Problem details
Report every line of the listing that contains the string "tappedDepth", matching case exactly.

Data for this exercise
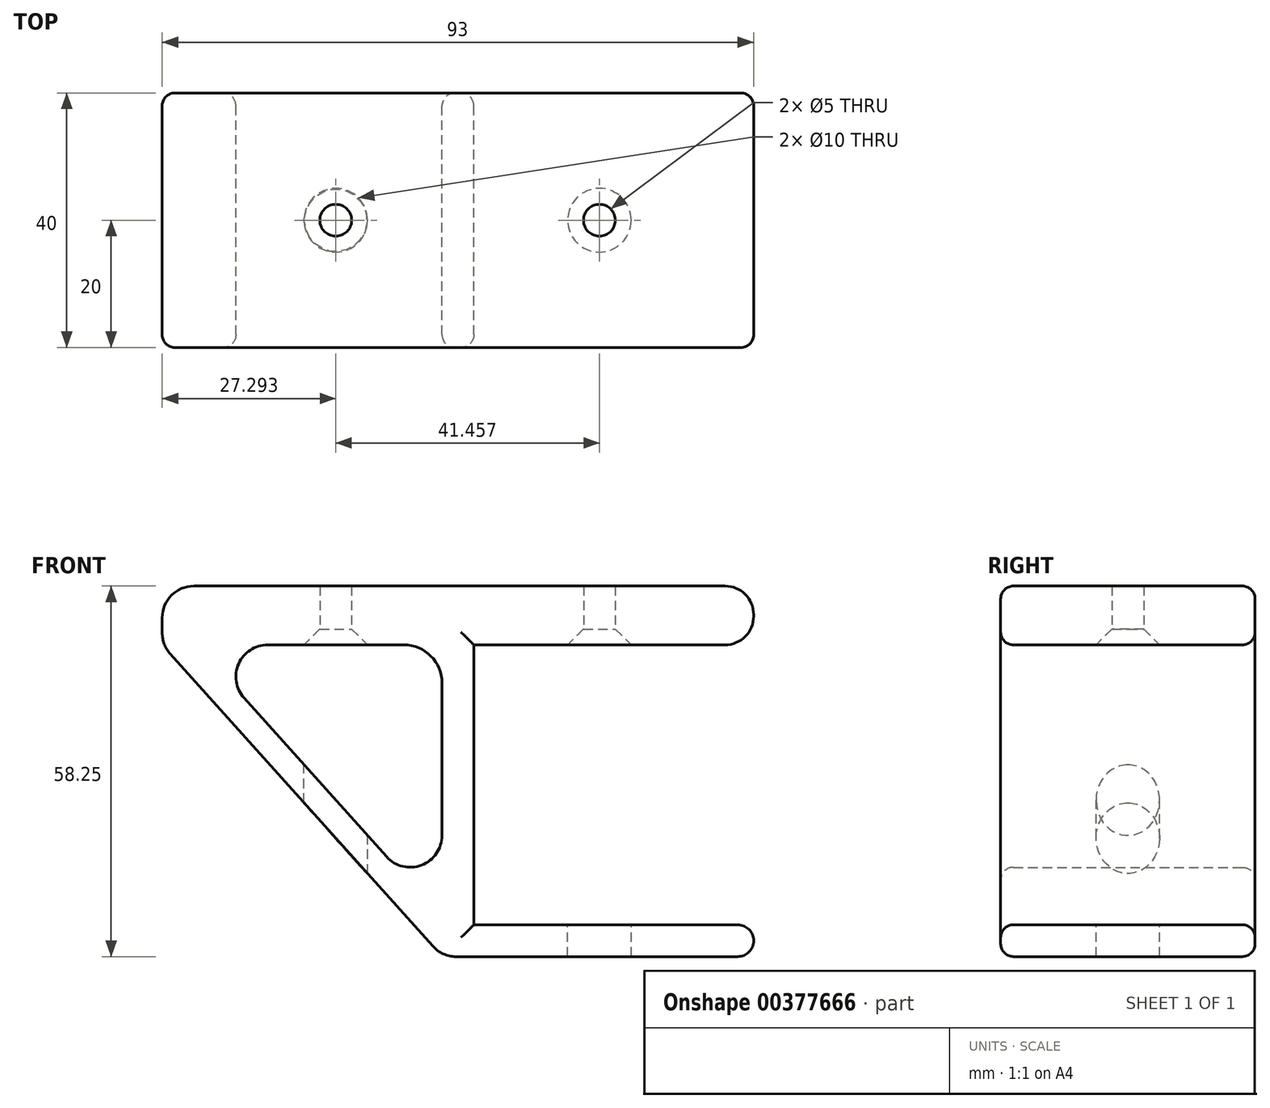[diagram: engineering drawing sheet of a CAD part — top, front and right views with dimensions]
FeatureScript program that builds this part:
annotation { "Feature Type Name" : "Feature", "Feature Type Description" : "" }
export const myFeature = defineFeature(function(context is Context, id is Id, definition is map)
    precondition{}
    {
        {
            var Q0;
            Q0=qCreatedBy(makeId("Front.planeOp"),FACE);
            var sketch = newSketch(context, id + "F0", { "sketchPlane" : qUnion([Q0])});
            skLineSegment(sketch, "E0", {"start": v(-44, 0) * mm, "end": v(44.5, 0) * mm});
            skLineSegment(sketch, "E1", {"start": v(-44, 0) * mm, "end": v(-44, -9.25) * mm});
            skLineSegment(sketch, "E2", {"start": v(-38.62, -9.25) * mm, "end": v(-6, -9.25) * mm});
            skLineSegment(sketch, "E3", {"start": v(49, -4.75) * mm, "end": v(49, -4.5) * mm});
            skLineSegment(sketch, "E4", {"start": v(0, -15.25) * mm, "end": v(0, -52.26) * mm});
            skLineSegment(sketch, "E5", {"start": v(0, -58.25) * mm, "end": v(46.5, -58.25) * mm});
            skLineSegment(sketch, "E6", {"start": v(5, -53.25) * mm, "end": v(5, -9.25) * mm});
            skLineSegment(sketch, "E7.trimOffspring", {"start": v(5, -9.25) * mm, "end": v(44.5, -9.25) * mm});
            skPoint(sketch, "E8.visualSharp", {"position": v(0, -9.25) * mm});
            skArc(sketch, "E8.filletArc", {"start": v(0, -15.25) * mm, "mid": v(-1.76, -11) * mm, "end": v(-6, -9.25) * mm});
            skPoint(sketch, "E9.visualSharp", {"position": v(49, -9.25) * mm});
            skArc(sketch, "E9.filletArc", {"start": v(44.5, -9.25) * mm, "mid": v(47.68, -7.93) * mm, "end": v(49, -4.75) * mm});
            skPoint(sketch, "E10.visualSharp", {"position": v(49, 0) * mm});
            skArc(sketch, "E10.filletArc", {"start": v(49, -4.5) * mm, "mid": v(47.68, -1.32) * mm, "end": v(44.5, 0) * mm});
            skLineSegment(sketch, "E11", {"start": v(5, -53.25) * mm, "end": v(46.5, -53.25) * mm});
            skLineSegment(sketch, "E12", {"start": v(49, -55.75) * mm, "end": v(49, -55.75) * mm});
            skPoint(sketch, "E13.visualSharp", {"position": v(49, -53.25) * mm});
            skArc(sketch, "E13.filletArc", {"start": v(49, -55.75) * mm, "mid": v(48.27, -53.98) * mm, "end": v(46.5, -53.25) * mm});
            skPoint(sketch, "E14.visualSharp", {"position": v(49, -58.25) * mm});
            skArc(sketch, "E14.filletArc", {"start": v(46.5, -58.25) * mm, "mid": v(48.27, -57.52) * mm, "end": v(49, -55.75) * mm});
            skLineSegment(sketch, "E15", {"start": v(0, -58.25) * mm, "end": v(-44, -9.25) * mm});
            skLineSegment(sketch, "E16", {"start": v(-38.62, -9.25) * mm, "end": v(0, -52.26) * mm});
            skSolve(sketch);
        }
        {
            var Q0;
            Q0=makeQuery(id+"F0.imprint","IMPRINT",FACE,{"disambiguationData":[TD([[makeQuery(id+"F0.imprint","IMPRINT",EDGE,{"derivedFrom":sQuery(id+"F0.wireOp",EDGE,"E0")}),-1.0]])]});
            extrude(context, id + "F1", {"entities" : qUnion([Q0]), "endBound" : BoundingType.SYMMETRIC, "depth" : 40 * mm});
        }
        {
            var Q0;
            Q0=makeQuery(id+"F1.opExtrude","SWEPT_EDGE",EDGE,{"disambiguationData":[OSD([sQuery(id+"F0.wireOp",EDGE,"E0"),sQuery(id+"F0.wireOp",EDGE,"E1")])]});
            var Q1;
            Q1=makeQuery(id+"F1.opExtrude","SWEPT_EDGE",EDGE,{"disambiguationData":[OSD([sQuery(id+"F0.wireOp",EDGE,"E1"),sQuery(id+"F0.wireOp",EDGE,"E15")])]});
            var Q2;
            Q2=makeQuery(id+"F1.opExtrude","SWEPT_EDGE",EDGE,{"disambiguationData":[OSD([sQuery(id+"F0.wireOp",EDGE,"E2"),sQuery(id+"F0.wireOp",EDGE,"E16")])]});
            var Q3;
            Q3=makeQuery(id+"F1.opExtrude","SWEPT_EDGE",EDGE,{"disambiguationData":[OSD([sQuery(id+"F0.wireOp",EDGE,"E4"),sQuery(id+"F0.wireOp",EDGE,"E16")])]});
            var Q4;
            Q4=makeQuery(id+"F1.opExtrude","SWEPT_EDGE",EDGE,{"disambiguationData":[OSD([sQuery(id+"F0.wireOp",EDGE,"E5"),sQuery(id+"F0.wireOp",EDGE,"E15")])]});
            fillet(context, id + "F2", {"entities" : qUnion([Q0, Q1, Q2, Q3, Q4]), "radius" : 5 * mm, "tangentPropagation" : true, "allowEdgeOverflow" : false});
        }
        {
            var Q0;
            Q0=makeQuery(id+"F1.opExtrude","CAP_EDGE",EDGE,{"disambiguationData":[OSD([sQuery(id+"F0.wireOp",EDGE,"E7.trimOffspring")])],"isStart":false});
            var Q1;
            Q1=makeQuery(id+"F1.opExtrude","CAP_EDGE",EDGE,{"disambiguationData":[OSD([sQuery(id+"F0.wireOp",EDGE,"E11")])],"isStart":false});
            var Q2;
            Q2=makeQuery(id+"F1.opExtrude","CAP_EDGE",EDGE,{"disambiguationData":[OSD([sQuery(id+"F0.wireOp",EDGE,"E7.trimOffspring")])],"isStart":true});
            var Q3;
            Q3=makeQuery(id+"F1.opExtrude","CAP_EDGE",EDGE,{"disambiguationData":[OSD([sQuery(id+"F0.wireOp",EDGE,"E2")])],"isStart":false});
            var Q4;
            Q4=makeQuery(id+"F1.opExtrude","CAP_EDGE",EDGE,{"disambiguationData":[OSD([sQuery(id+"F0.wireOp",EDGE,"E6")])],"isStart":false});
            var Q5;
            Q5=makeQuery(id+"F1.opExtrude","CAP_EDGE",EDGE,{"disambiguationData":[OSD([sQuery(id+"F0.wireOp",EDGE,"E6")])],"isStart":true});
            var Q6;
            Q6=makeQuery(id+"F1.opExtrude","CAP_EDGE",EDGE,{"disambiguationData":[OSD([sQuery(id+"F0.wireOp",EDGE,"E2")])],"isStart":true});
            fillet(context, id + "F3", {"entities" : qUnion([Q0, Q1, Q2, Q3, Q4, Q5, Q6]), "radius" : 2 * mm, "tangentPropagation" : true, "allowEdgeOverflow" : false});
        }
        {
            var Q0;
            Q0=makeQuery(id+"F1.opExtrude","SWEPT_FACE",FACE,{"disambiguationData":[OSD([sQuery(id+"F0.wireOp",EDGE,"E7.trimOffspring")])]});
            var sketch = newSketch(context, id + "F4", { "sketchPlane" : qUnion([Q0])});
            skLineSegment(sketch, "E17", {"start": v(44.5, 18) * mm, "end": v(5, -18) * mm});
            skLineSegment(sketch, "E18", {"start": v(5, -18) * mm, "end": v(44.5, -18) * mm});
            skLineSegment(sketch, "E19", {"start": v(44.5, -18) * mm, "end": v(5, 18) * mm});
            skPoint(sketch, "E20", {"position": v(24.75, 0) * mm});
            skSolve(sketch);
        }
        {
            var Q0;
            Q0=makeQuery(id+"F1.opExtrude","SWEPT_FACE",FACE,{"disambiguationData":[OSD([sQuery(id+"F0.wireOp",EDGE,"E2")])]});
            var sketch = newSketch(context, id + "F5", { "sketchPlane" : qUnion([Q0])});
            skLineSegment(sketch, "E21", {"start": v(-6, 18) * mm, "end": v(-27.41, -18) * mm});
            skLineSegment(sketch, "E22", {"start": v(-6, -18) * mm, "end": v(-27.41, 18) * mm});
            skPoint(sketch, "E23", {"position": v(-16.7, 0) * mm});
            skSolve(sketch);
        }
        {
            var Q0;
            Q0=sQuery(id+"F4.wireOp",VERTEX,"E20");
            var Q1;
            Q1=sQuery(id+"F5.wireOp",VERTEX,"E23");
            var Q2;
            Q2=makeQuery(id+"F1.opExtrude","SWEPT_BODY",BODY,{"disambiguationData":[OSD([sQuery(id+"F0.wireOp",EDGE,"E0"),sQuery(id+"F0.wireOp",EDGE,"E1"),sQuery(id+"F0.wireOp",EDGE,"E2"),sQuery(id+"F0.wireOp",EDGE,"E3"),sQuery(id+"F0.wireOp",EDGE,"E4"),sQuery(id+"F0.wireOp",EDGE,"E5"),sQuery(id+"F0.wireOp",EDGE,"E6"),sQuery(id+"F0.wireOp",EDGE,"E7.trimOffspring"),sQuery(id+"F0.wireOp",EDGE,"E8.filletArc"),sQuery(id+"F0.wireOp",EDGE,"E9.filletArc"),sQuery(id+"F0.wireOp",EDGE,"E10.filletArc"),sQuery(id+"F0.wireOp",EDGE,"E11"),sQuery(id+"F0.wireOp",EDGE,"E13.filletArc"),sQuery(id+"F0.wireOp",EDGE,"E14.filletArc"),sQuery(id+"F0.wireOp",EDGE,"E15"),sQuery(id+"F0.wireOp",EDGE,"E16")])]});
            hole(context, id + "F6", {"style" : HoleStyle.C_SINK, "endStyle" : HoleEndStyle.BLIND, "holeDiameter" : 5 * mm, "cSinkDiameter" : 10 * mm, "cSinkAngle" : 90 * degree, "holeDepth" : 10 * mm, "isTappedThrough" : true, "tappedDepth" : 12 * mm, "tapClearance" : 3, "startFromSketch" : true, "locations" : qUnion([Q0, Q1]), "scope" : qUnion([Q2])});
        }
        {
            var Q0;
            Q0=sQuery(id+"F4.wireOp",VERTEX,"E20");
            var Q1;
            Q1=sQuery(id+"F5.wireOp",VERTEX,"E23");
            var Q2;
            Q2=makeQuery(id+"F1.opExtrude","SWEPT_BODY",BODY,{"disambiguationData":[OSD([sQuery(id+"F0.wireOp",EDGE,"E0"),sQuery(id+"F0.wireOp",EDGE,"E1"),sQuery(id+"F0.wireOp",EDGE,"E2"),sQuery(id+"F0.wireOp",EDGE,"E3"),sQuery(id+"F0.wireOp",EDGE,"E4"),sQuery(id+"F0.wireOp",EDGE,"E5"),sQuery(id+"F0.wireOp",EDGE,"E6"),sQuery(id+"F0.wireOp",EDGE,"E7.trimOffspring"),sQuery(id+"F0.wireOp",EDGE,"E8.filletArc"),sQuery(id+"F0.wireOp",EDGE,"E9.filletArc"),sQuery(id+"F0.wireOp",EDGE,"E10.filletArc"),sQuery(id+"F0.wireOp",EDGE,"E11"),sQuery(id+"F0.wireOp",EDGE,"E13.filletArc"),sQuery(id+"F0.wireOp",EDGE,"E14.filletArc"),sQuery(id+"F0.wireOp",EDGE,"E15"),sQuery(id+"F0.wireOp",EDGE,"E16")])]});
            hole(context, id + "F7", {"style" : HoleStyle.SIMPLE, "endStyle" : HoleEndStyle.THROUGH, "oppositeDirection" : true, "holeDiameter" : 10 * mm, "isTappedThrough" : true, "tappedDepth" : 12 * mm, "tapClearance" : 3, "startFromSketch" : true, "locations" : qUnion([Q0, Q1]), "scope" : qUnion([Q2])});
        }
    });
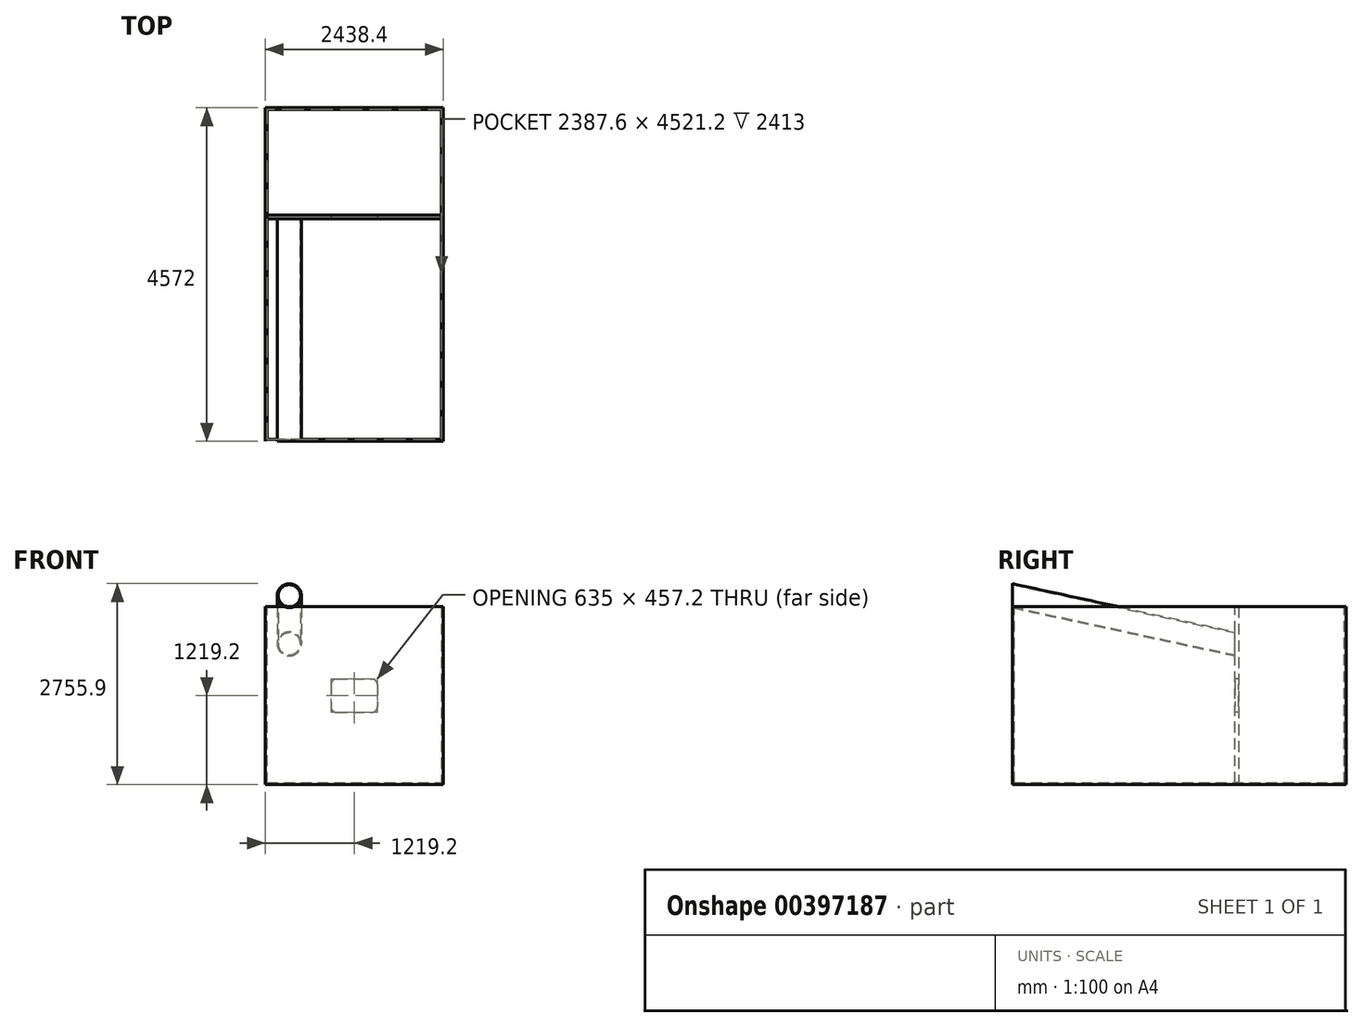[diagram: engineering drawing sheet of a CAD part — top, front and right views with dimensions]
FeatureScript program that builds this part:
annotation { "Feature Type Name" : "Feature", "Feature Type Description" : "" }
export const myFeature = defineFeature(function(context is Context, id is Id, definition is map)
    precondition{}
    {
        {
            var Q0;
            Q0=qCreatedBy(makeId("Right.planeOp"),FACE);
            var sketch = newSketch(context, id + "F0", { "sketchPlane" : qUnion([Q0])});
            skLineSegment(sketch, "E0.bottom", {"start": v(0, 0) * mm, "end": v(4572, 0) * mm});
            skLineSegment(sketch, "E0.top", {"start": v(0, 2438.4) * mm, "end": v(4572, 2438.4) * mm});
            skLineSegment(sketch, "E0.left", {"start": v(0, 0) * mm, "end": v(0, 2438.4) * mm});
            skLineSegment(sketch, "E0.right", {"start": v(4572, 0) * mm, "end": v(4572, 2438.4) * mm});
            skSolve(sketch);
        }
        {
            var Q0;
            Q0 = qSketchRegion(id + "F0", true);
            extrude(context, id + "F1", {"entities" : qUnion([Q0]), "depth" : 8 * 304.8 * mm});
        }
        {
            var Q0;
            Q0=makeQuery(id+"F1.opExtrude","SWEPT_FACE",FACE,{"disambiguationData":[OSD([sQuery(id+"F0.wireOp",EDGE,"E0.top")])]});
            shell(context, id + "F2", {"entities" : qUnion([Q0]), "thickness" : 25.4 * mm});
        }
        {
            var Q0;
            {var subQ0=sQuery(id+"F0.wireOp",EDGE,"E0.right");var subQ1=sQuery(id+"F0.wireOp",EDGE,"E0.left");var subQ2=sQuery(id+"F0.wireOp",EDGE,"E0.top");var subQ3=sQuery(id+"F0.wireOp",EDGE,"E0.bottom");Q0=makeQuery(id+"F2.opShell","OFFSET_FACE",FACE,{"disambiguationData":[OSD([subQ3,subQ2,subQ1,subQ0]),TDD([makeQuery(id+"F1.opExtrude","CAP_FACE",FACE,{"disambiguationData":[OSD([subQ3,subQ2,subQ1,subQ0])],"isStart":false})])]});}
            var sketch = newSketch(context, id + "F3", { "sketchPlane" : qUnion([Q0])});
            skLineSegment(sketch, "E1", {"start": v(-3048, 2438.4) * mm, "end": v(-3048, 25.4) * mm});
            skLineSegment(sketch, "E2", {"start": v(-3048, 25.4) * mm, "end": v(-3098.8, 25.4) * mm});
            skLineSegment(sketch, "E3", {"start": v(-3098.8, 25.4) * mm, "end": v(-3098.8, 2438.4) * mm});
            skLineSegment(sketch, "E4", {"start": v(-3098.8, 2438.4) * mm, "end": v(-3048, 2438.4) * mm});
            skSolve(sketch);
        }
        {
            var Q0;
            Q0 = qSketchRegion(id + "F3", true);
            var Q1;
            {var subQ0=sQuery(id+"F0.wireOp",EDGE,"E0.right");var subQ1=sQuery(id+"F0.wireOp",EDGE,"E0.left");var subQ2=sQuery(id+"F0.wireOp",EDGE,"E0.top");var subQ3=sQuery(id+"F0.wireOp",EDGE,"E0.bottom");Q1=makeQuery(id+"F2.opShell","OFFSET_FACE",FACE,{"disambiguationData":[OSD([subQ3,subQ2,subQ1,subQ0]),TDD([makeQuery(id+"F1.opExtrude","CAP_FACE",FACE,{"disambiguationData":[OSD([subQ3,subQ2,subQ1,subQ0])],"isStart":true})])]});}
            extrude(context, id + "F4", {"entities" : qUnion([Q0]), "endBound" : BoundingType.UP_TO_SURFACE, "endBoundEntityFace" : qUnion([Q1]), "depth" : 25.4 * mm});
        }
        {
            var Q0;
            Q0=makeQuery(id+"F4.opExtrude","SWEPT_FACE",FACE,{"disambiguationData":[OSD([sQuery(id+"F3.wireOp",EDGE,"E1")])]});
            var sketch = newSketch(context, id + "F5", { "sketchPlane" : qUnion([Q0])});
            skLineSegment(sketch, "E5", {"start": v(1219.2, 2438.4) * mm, "end": v(1219.2, 0) * mm, "construction": true});
            skPoint(sketch, "E5.endSnap0", {"position": v(1219.2, 25.4) * mm});
            skLineSegment(sketch, "E6", {"start": v(25.4, 1231.9) * mm, "end": v(2413, 1231.9) * mm, "construction": true});
            skLineSegment(sketch, "E7.bottom", {"start": v(901.7, 1447.8) * mm, "end": v(1536.7, 1447.8) * mm});
            skLineSegment(sketch, "E7.top", {"start": v(901.7, 990.6) * mm, "end": v(1536.7, 990.6) * mm});
            skLineSegment(sketch, "E7.left", {"start": v(901.7, 1447.8) * mm, "end": v(901.7, 990.6) * mm});
            skLineSegment(sketch, "E7.right", {"start": v(1536.7, 1447.8) * mm, "end": v(1536.7, 990.6) * mm});
            skPoint(sketch, "E7.middle", {"position": v(1219.2, 1219.2) * mm});
            skSolve(sketch);
        }
        {
            var Q0;
            Q0 = qSketchRegion(id + "F5", true);
            extrude(context, id + "F6", {"entities" : qUnion([Q0]), "operationType" : NewBodyOperationType.REMOVE, "oppositeDirection" : true, "depth" : 76.2 * mm});
        }
        {
            var Q0;
            Q0=makeQuery(id+"F6.boolean.opBoolean","COPY",EDGE,{"derivedFrom":makeQuery(id+"F6.opExtrude","SWEPT_EDGE",EDGE,{"disambiguationData":[OSD([sQuery(id+"F5.wireOp",EDGE,"E7.top"),sQuery(id+"F5.wireOp",EDGE,"E7.left")])]})});
            var Q1;
            Q1=makeQuery(id+"F6.boolean.opBoolean","COPY",EDGE,{"derivedFrom":makeQuery(id+"F6.opExtrude","SWEPT_EDGE",EDGE,{"disambiguationData":[OSD([sQuery(id+"F5.wireOp",EDGE,"E7.top"),sQuery(id+"F5.wireOp",EDGE,"E7.right")])]})});
            var Q2;
            Q2=makeQuery(id+"F6.boolean.opBoolean","COPY",EDGE,{"derivedFrom":makeQuery(id+"F6.opExtrude","SWEPT_EDGE",EDGE,{"disambiguationData":[OSD([sQuery(id+"F5.wireOp",EDGE,"E7.bottom"),sQuery(id+"F5.wireOp",EDGE,"E7.left")])]})});
            var Q3;
            Q3=makeQuery(id+"F6.boolean.opBoolean","COPY",EDGE,{"derivedFrom":makeQuery(id+"F6.opExtrude","SWEPT_EDGE",EDGE,{"disambiguationData":[OSD([sQuery(id+"F5.wireOp",EDGE,"E7.bottom"),sQuery(id+"F5.wireOp",EDGE,"E7.right")])]})});
            fillet(context, id + "F7", {"entities" : qUnion([Q0, Q1, Q2, Q3]), "radius" : 76.2 * mm, "tangentPropagation" : true, "allowEdgeOverflow" : false});
        }
        {
            var Q0;
            {var subQ0=sQuery(id+"F0.wireOp",EDGE,"E0.right");var subQ1=sQuery(id+"F0.wireOp",EDGE,"E0.left");var subQ2=sQuery(id+"F0.wireOp",EDGE,"E0.top");var subQ3=sQuery(id+"F0.wireOp",EDGE,"E0.bottom");Q0=makeQuery(id+"F2.opShell","OFFSET_FACE",FACE,{"disambiguationData":[OSD([subQ3,subQ2,subQ1,subQ0]),TDD([makeQuery(id+"F1.opExtrude","CAP_FACE",FACE,{"disambiguationData":[OSD([subQ3,subQ2,subQ1,subQ0])],"isStart":true})])]});}
            cPlane(context, id + "F8", {"entities" : qUnion([Q0]), "cplaneType" : CPlaneType.OFFSET, "offset" : 304.8 * mm, "width" : 152.4 * mm, "height" : 152.4 * mm});
        }
        {
            var Q0;
            Q0=qCreatedBy(id+"F8.planeOp",FACE);
            var sketch = newSketch(context, id + "F9", { "sketchPlane" : qUnion([Q0])});
            skLineSegment(sketch, "E8.0", {"start": v(3048, 2438.4) * mm, "end": v(3048, 25.4) * mm});
            skLineSegment(sketch, "E9", {"start": v(3048, 1930.4) * mm, "end": v(0, 2590.8) * mm});
            skSolve(sketch);
        }
        {
            var Q0;
            Q0=makeQuery(id+"F4.opExtrude","SWEPT_FACE",FACE,{"disambiguationData":[OSD([sQuery(id+"F3.wireOp",EDGE,"E1")])]});
            var sketch = newSketch(context, id + "F10", { "sketchPlane" : qUnion([Q0])});
            skPoint(sketch, "E10.0", {"position": v(330.2, 1930.4) * mm});
            skCircle(sketch, "E11", {"center": v(330.2, 1930.4) * mm, "radius": 165.1 * mm});
            skCircle(sketch, "E12", {"center": v(330.2, 1930.4) * mm, "radius": 152.4 * mm});
            skSolve(sketch);
        }
        {
            var Q0;
            Q0 = qSketchRegion(id + "F10", true);
            var Q1;
            Q1=sQuery(id+"F9.wireOp",EDGE,"E9");
            sweep(context, id + "F11", {"profiles" : qUnion([Q0]), "path" : qUnion([Q1])});
        }
    });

Task output
            hole(context, id + "F6", {"style" : HoleStyle.C_SINK, "endStyle" : HoleEndStyle.BLIND, "holeDiameter" : 5 * mm, "cSinkDiameter" : 10 * mm, "cSinkAngle" : 90 * degree, "holeDepth" : 10 * mm, "isTappedThrough" : true, "tappedDepth" : 12 * mm, "tapClearance" : 3, "startFromSketch" : true, "locations" : qUnion([Q0, Q1]), "scope" : qUnion([Q2])});
            hole(context, id + "F7", {"style" : HoleStyle.SIMPLE, "endStyle" : HoleEndStyle.THROUGH, "oppositeDirection" : true, "holeDiameter" : 10 * mm, "isTappedThrough" : true, "tappedDepth" : 12 * mm, "tapClearance" : 3, "startFromSketch" : true, "locations" : qUnion([Q0, Q1]), "scope" : qUnion([Q2])});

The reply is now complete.